▸ DATA TO USE
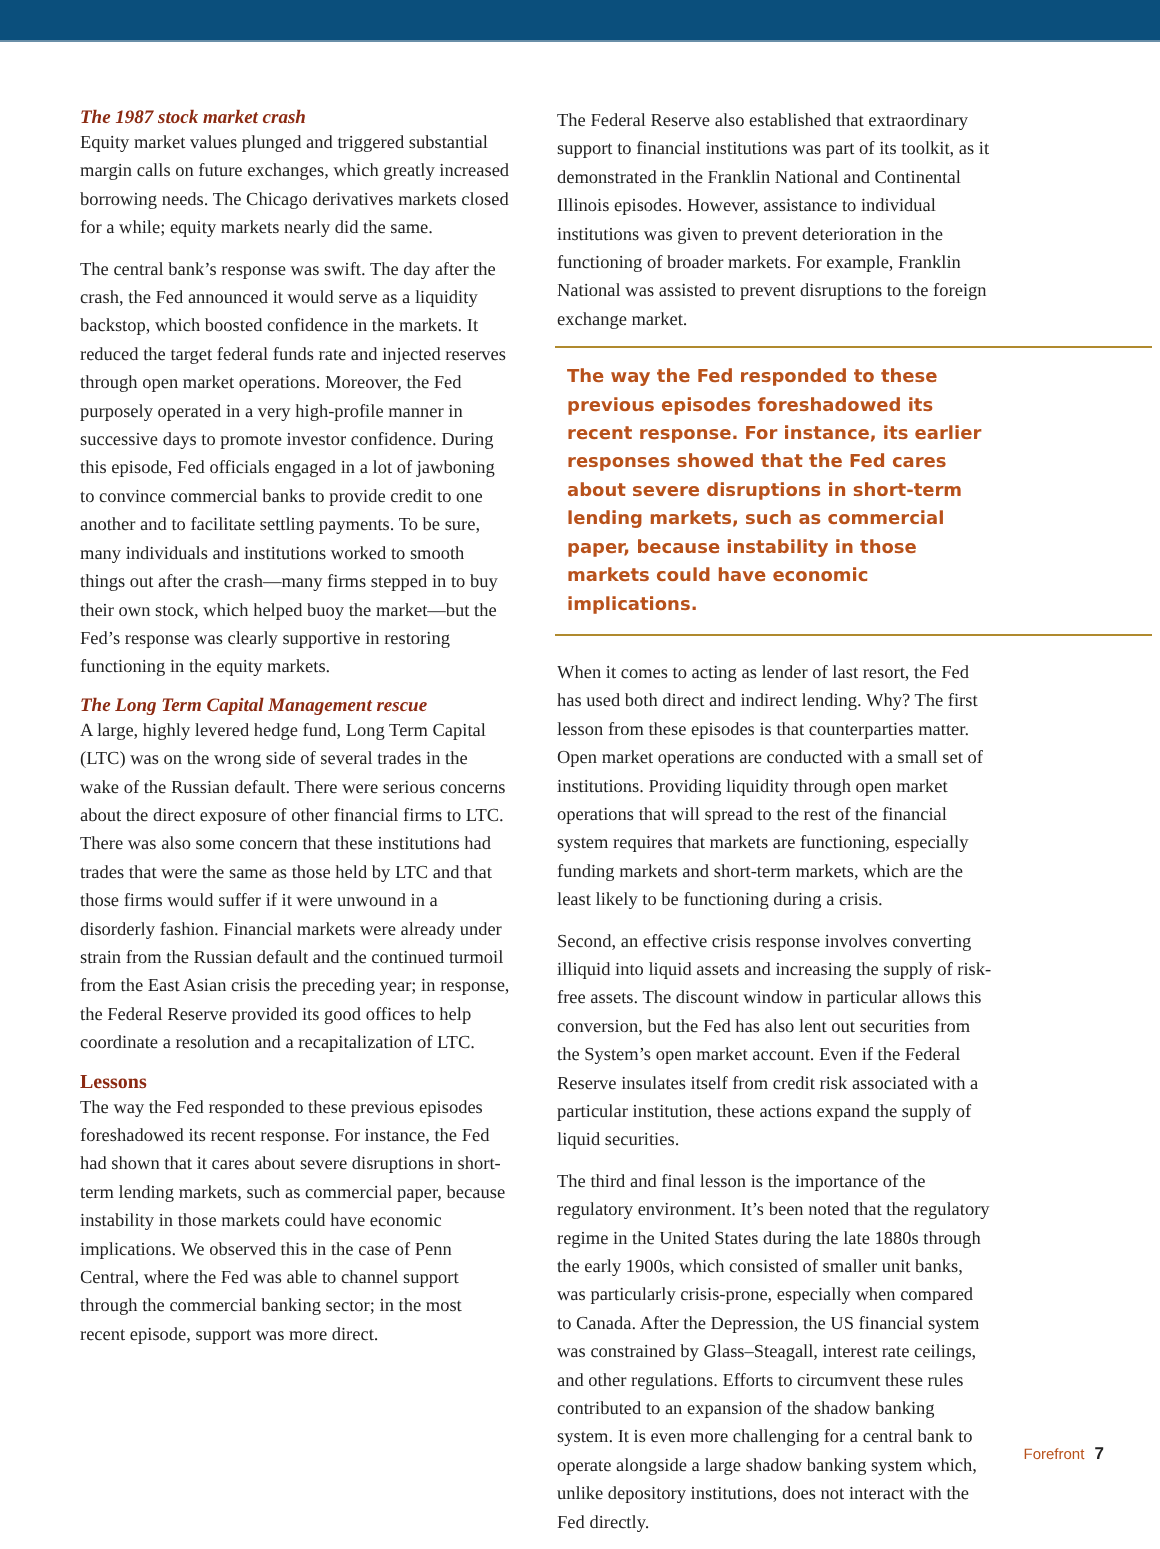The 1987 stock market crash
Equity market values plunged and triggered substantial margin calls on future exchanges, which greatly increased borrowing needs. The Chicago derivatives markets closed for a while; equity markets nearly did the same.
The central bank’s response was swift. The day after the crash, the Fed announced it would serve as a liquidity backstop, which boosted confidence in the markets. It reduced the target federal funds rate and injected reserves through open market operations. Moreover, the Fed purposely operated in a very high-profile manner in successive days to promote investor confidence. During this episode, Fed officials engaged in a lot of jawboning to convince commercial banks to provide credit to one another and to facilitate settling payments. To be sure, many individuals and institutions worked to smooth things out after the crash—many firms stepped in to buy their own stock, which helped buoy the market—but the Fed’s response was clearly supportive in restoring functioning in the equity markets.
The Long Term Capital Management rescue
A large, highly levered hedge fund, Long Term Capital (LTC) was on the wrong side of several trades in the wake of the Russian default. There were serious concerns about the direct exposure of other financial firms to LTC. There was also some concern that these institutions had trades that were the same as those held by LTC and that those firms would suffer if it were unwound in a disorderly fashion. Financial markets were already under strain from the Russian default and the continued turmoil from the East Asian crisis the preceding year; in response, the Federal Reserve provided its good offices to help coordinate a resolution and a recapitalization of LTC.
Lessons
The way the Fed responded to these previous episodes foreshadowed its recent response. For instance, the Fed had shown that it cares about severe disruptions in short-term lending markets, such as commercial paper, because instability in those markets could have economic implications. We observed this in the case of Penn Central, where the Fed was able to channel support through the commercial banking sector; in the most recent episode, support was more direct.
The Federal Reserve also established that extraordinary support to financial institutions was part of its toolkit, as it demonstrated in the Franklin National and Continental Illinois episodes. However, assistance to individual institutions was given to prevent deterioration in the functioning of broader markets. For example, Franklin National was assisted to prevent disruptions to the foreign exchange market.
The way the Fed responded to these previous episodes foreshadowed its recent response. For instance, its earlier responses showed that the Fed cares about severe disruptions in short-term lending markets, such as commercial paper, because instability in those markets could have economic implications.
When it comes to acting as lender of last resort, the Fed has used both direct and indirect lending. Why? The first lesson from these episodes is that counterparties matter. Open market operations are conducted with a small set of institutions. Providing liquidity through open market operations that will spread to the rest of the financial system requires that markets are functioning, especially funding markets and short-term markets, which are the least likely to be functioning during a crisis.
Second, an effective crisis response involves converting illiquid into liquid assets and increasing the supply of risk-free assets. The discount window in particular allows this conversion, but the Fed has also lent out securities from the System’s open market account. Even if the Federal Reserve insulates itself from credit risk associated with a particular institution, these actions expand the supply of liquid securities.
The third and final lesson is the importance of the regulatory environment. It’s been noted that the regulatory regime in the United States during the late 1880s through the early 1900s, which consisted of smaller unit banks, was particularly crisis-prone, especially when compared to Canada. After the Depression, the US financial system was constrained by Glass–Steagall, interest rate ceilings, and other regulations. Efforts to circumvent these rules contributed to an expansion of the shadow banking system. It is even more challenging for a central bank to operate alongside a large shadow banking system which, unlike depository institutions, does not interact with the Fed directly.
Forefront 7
==
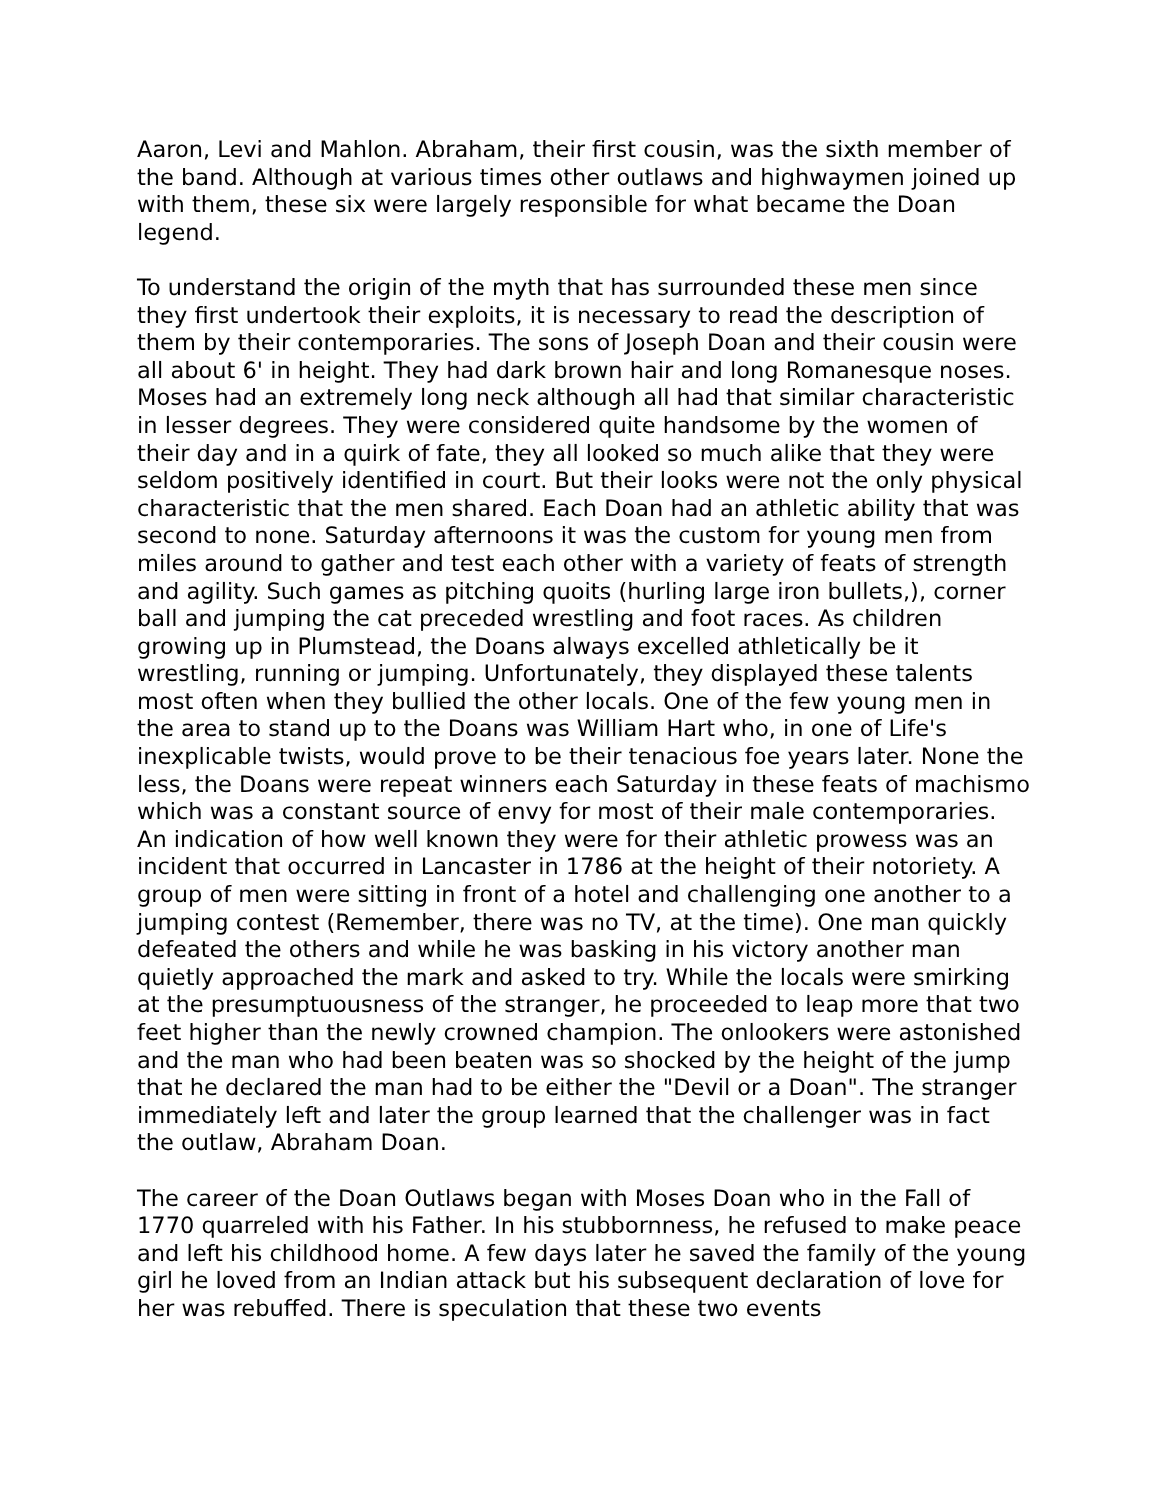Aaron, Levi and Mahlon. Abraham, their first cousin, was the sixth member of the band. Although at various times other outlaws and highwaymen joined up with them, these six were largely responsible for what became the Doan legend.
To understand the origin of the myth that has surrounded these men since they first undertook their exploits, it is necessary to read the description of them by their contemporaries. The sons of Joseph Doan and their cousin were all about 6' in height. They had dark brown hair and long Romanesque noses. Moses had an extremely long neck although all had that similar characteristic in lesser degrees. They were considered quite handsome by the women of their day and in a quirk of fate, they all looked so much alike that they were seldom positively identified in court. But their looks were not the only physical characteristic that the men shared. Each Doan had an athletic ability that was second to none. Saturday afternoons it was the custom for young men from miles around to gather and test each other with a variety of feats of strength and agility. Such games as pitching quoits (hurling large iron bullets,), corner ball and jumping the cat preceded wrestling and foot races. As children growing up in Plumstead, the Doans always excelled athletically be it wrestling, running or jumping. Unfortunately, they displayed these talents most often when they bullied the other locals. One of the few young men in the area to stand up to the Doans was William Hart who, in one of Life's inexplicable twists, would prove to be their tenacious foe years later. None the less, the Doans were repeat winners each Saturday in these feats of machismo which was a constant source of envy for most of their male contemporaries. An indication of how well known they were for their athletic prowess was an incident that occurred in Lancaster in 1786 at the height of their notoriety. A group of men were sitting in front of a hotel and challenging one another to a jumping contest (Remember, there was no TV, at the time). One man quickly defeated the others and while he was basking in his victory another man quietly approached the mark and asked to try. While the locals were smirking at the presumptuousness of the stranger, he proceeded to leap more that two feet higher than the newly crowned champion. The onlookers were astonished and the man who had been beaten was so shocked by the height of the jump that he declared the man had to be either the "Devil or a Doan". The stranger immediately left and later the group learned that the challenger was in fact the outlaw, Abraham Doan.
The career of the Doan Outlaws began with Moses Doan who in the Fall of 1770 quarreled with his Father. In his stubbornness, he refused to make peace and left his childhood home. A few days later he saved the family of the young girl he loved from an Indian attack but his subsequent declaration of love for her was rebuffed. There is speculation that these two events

▸ EXERCISE DETAILS
In the data above, retype only the stretch from the line with "The 1987 stock market crash" through the line with "Equity market values", word for word, and skip any pictures.

▸ WRITTEN RESPONSE
The 1987 stock market crash
Equity market values plunged and triggered substantial margin calls on future exchanges, which greatly increased borrowing needs. The Chicago derivatives markets closed for a while; equity markets nearly did the same.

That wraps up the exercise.